BEGIN
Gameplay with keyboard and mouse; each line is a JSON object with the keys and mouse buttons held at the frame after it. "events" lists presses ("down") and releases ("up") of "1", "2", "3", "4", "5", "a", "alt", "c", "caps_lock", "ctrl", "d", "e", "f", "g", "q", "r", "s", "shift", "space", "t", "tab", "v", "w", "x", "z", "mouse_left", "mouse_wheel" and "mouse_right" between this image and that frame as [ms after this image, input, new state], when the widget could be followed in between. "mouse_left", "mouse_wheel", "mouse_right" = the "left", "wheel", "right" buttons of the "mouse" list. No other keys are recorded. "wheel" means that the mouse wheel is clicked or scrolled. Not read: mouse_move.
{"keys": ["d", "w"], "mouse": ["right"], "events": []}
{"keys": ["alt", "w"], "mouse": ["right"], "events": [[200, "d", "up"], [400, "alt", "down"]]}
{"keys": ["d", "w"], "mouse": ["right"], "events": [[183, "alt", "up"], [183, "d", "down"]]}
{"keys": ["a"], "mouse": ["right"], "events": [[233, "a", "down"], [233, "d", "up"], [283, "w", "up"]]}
END
• **TASK TO CARRY OUT**: Print out every entry, keeping each one exact.

• **EXERCISE RESPONSE**:
Gameplay with keyboard and mouse; each line is a JSON object with the keys and mouse buttons held at the frame after it. "events" lists presses ("down") and releases ("up") of "1", "2", "3", "4", "5", "a", "alt", "c", "caps_lock", "ctrl", "d", "e", "f", "g", "q", "r", "s", "shift", "space", "t", "tab", "v", "w", "x", "z", "mouse_left", "mouse_wheel" and "mouse_right" between this image and that frame as [ms after this image, input, new state], when the widget could be followed in between. "mouse_left", "mouse_wheel", "mouse_right" = the "left", "wheel", "right" buttons of the "mouse" list. No other keys are recorded. "wheel" means that the mouse wheel is clicked or scrolled. Not read: mouse_move.
{"keys": ["d", "w"], "mouse": ["right"], "events": []}
{"keys": ["alt", "w"], "mouse": ["right"], "events": [[200, "d", "up"], [400, "alt", "down"]]}
{"keys": ["d", "w"], "mouse": ["right"], "events": [[183, "alt", "up"], [183, "d", "down"]]}
{"keys": ["a"], "mouse": ["right"], "events": [[233, "a", "down"], [233, "d", "up"], [283, "w", "up"]]}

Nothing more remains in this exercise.